Two Manhattan Office Towers Sell in $1 Billion Deal

A unit of JPMorgan Chase & Co. and American Realty Advisors each agreed to buy a Manhattan office tower from Hines, a Houston-based developer, for a combined price of more than $1 billion.

An institutional fund managed by Glendale, California-based American Realty is buying 499 Park Ave., a 300,000-square-foot (28,000-square-meter) property at East 59th Street designed by I.M. Pei & Partners, Hines said today in a statement. Institutional investors advised by JPMorgan Asset Management are buying 425 Lexington Ave., a 750,000 square-foot skyscraper at East 43rd Street, across from the Chrysler Building.

Hines put the towers on the market in February. New York commercial-property transactions are forecast to climb this year as investors globally see Manhattan as a safe place to buy real estate. Brokerage Cushman & Wakefield last month projected sales of $14.6 billion for the first half of 2013, up from $10.8 billion a year earlier.

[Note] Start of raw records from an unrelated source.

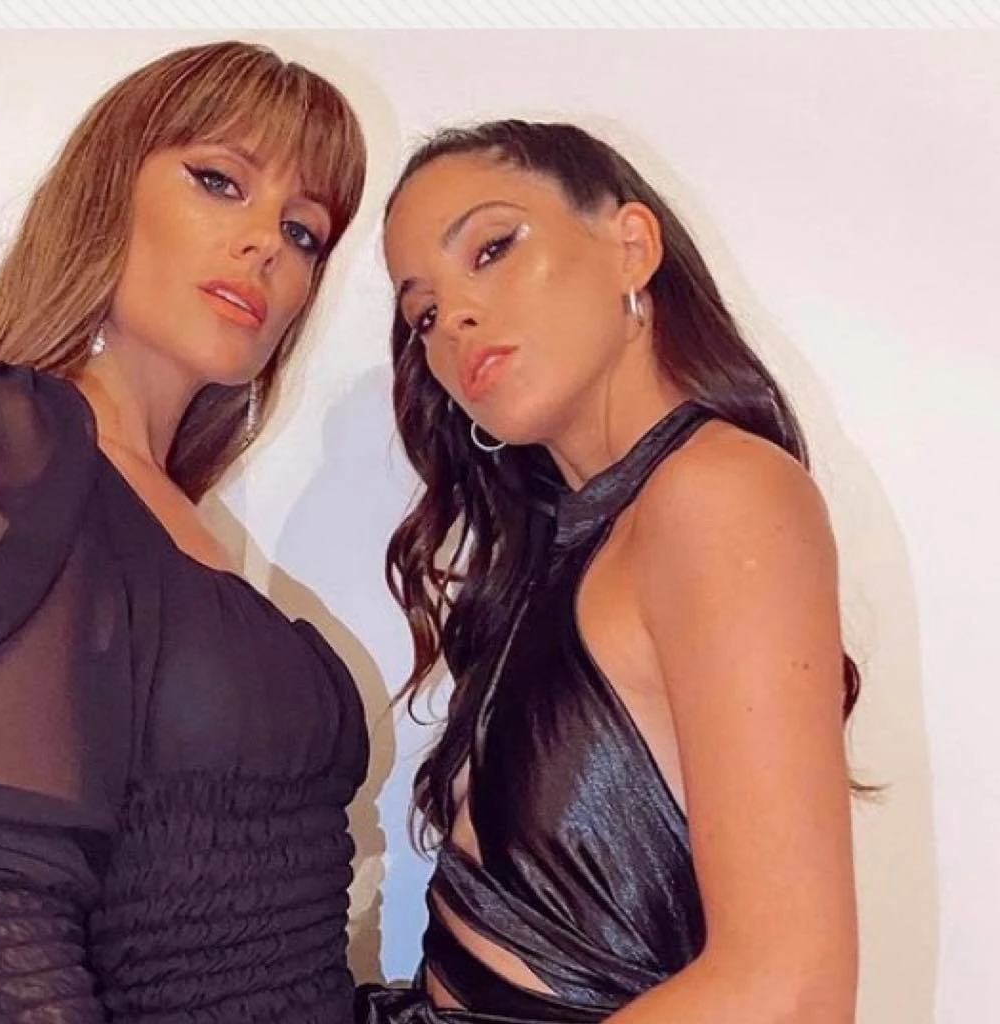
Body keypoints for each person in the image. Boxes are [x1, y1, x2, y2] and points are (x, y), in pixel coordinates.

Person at [0, 41, 371, 1024]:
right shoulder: (7, 444)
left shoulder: (178, 517)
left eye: (302, 231)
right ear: (107, 190)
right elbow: (9, 934)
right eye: (219, 181)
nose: (265, 245)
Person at [361, 120, 862, 1023]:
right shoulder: (555, 556)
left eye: (493, 248)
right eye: (422, 312)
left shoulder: (720, 495)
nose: (454, 318)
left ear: (631, 246)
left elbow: (787, 989)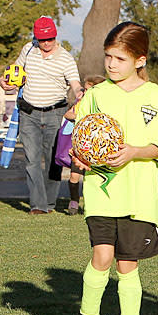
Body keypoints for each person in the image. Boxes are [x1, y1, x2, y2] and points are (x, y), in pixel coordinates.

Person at [71, 22, 158, 315]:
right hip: (102, 193)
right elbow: (78, 143)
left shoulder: (155, 95)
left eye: (120, 59)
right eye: (108, 57)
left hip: (139, 198)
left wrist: (133, 151)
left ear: (140, 61)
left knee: (127, 266)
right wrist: (81, 158)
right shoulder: (96, 95)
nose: (111, 64)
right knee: (101, 256)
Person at [0, 16, 82, 214]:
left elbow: (75, 82)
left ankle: (50, 202)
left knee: (54, 160)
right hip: (29, 112)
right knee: (32, 159)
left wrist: (80, 92)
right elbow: (15, 72)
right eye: (42, 39)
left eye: (50, 39)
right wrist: (5, 81)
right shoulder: (29, 49)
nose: (46, 43)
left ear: (55, 36)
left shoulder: (65, 58)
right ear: (36, 37)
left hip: (56, 112)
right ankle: (38, 205)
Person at [62, 74, 105, 215]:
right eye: (84, 89)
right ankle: (74, 201)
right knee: (74, 175)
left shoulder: (105, 104)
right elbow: (68, 114)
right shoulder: (81, 103)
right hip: (80, 144)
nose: (84, 92)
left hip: (97, 146)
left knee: (94, 178)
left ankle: (93, 205)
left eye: (88, 89)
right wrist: (79, 116)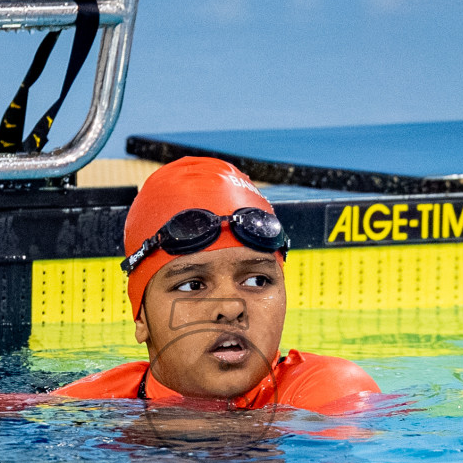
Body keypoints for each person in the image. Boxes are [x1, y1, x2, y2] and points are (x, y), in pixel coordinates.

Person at [52, 157, 380, 414]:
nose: (231, 308)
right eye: (193, 286)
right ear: (141, 319)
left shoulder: (330, 394)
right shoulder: (86, 404)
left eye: (257, 280)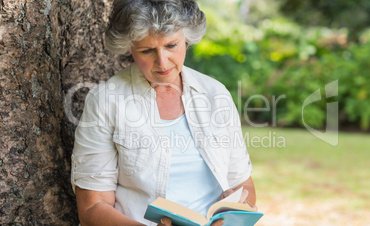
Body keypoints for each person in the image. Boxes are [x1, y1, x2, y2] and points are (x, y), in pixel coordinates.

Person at [71, 0, 257, 225]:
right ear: (129, 47)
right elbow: (92, 207)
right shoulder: (106, 101)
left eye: (171, 46)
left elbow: (242, 184)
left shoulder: (215, 94)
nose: (162, 61)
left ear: (186, 38)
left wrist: (233, 214)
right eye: (147, 50)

“You’re not finding global capital and all types of capital participating in every sale in every major market in this country, but you are in New York,” said Tommy Craig, senior managing director of Hines’ New York office. “That only reinforces Hines’ interest in continuing to be very active on both the investment side and development side of our business” in the city.

Tenant Lease

Craig said he won’t disclose further price information until the deals are completed. The JPMorgan unit is paying about $650 million for 425 Lexington, a person with knowledge of the purchase said yesterday. Hines expects to finish the transactions by late September.

The law firm Simpson Thacher & Bartlett LLP, 425 Lexington’s primary tenant with 595,000 square feet on 26 floors, renewed its lease through 2033, Hines said last month.

By securing Simpson Thacher for the next 20 years, it changed the profile of the bidders “in a meaningful way,” eliminating most of the leasing risk and bringing in institutional investors looking for reliable returns, Craig said. Without the agreement, the building might have been fully vacant in 2018, he said.

At 499 Park, where the bond firm Cantor Fitzgerald LP moved its headquarters after suffering devastating casualties in the 2001 attack on the World Trade Center, lease terminations are “staggered” among smaller tenants, Craig said. Investors responded to the “generational opportunity” to own a modern Park Avenue office building, he said.

The deals were co-brokered by Douglas Harmon, senior managing director at Eastdil Secured LLC, and CBRE Group Inc. Vice Chairman Darcy Stacom, with Stacom taking the lead on 499 Park, and Harmon on 425 Lexington.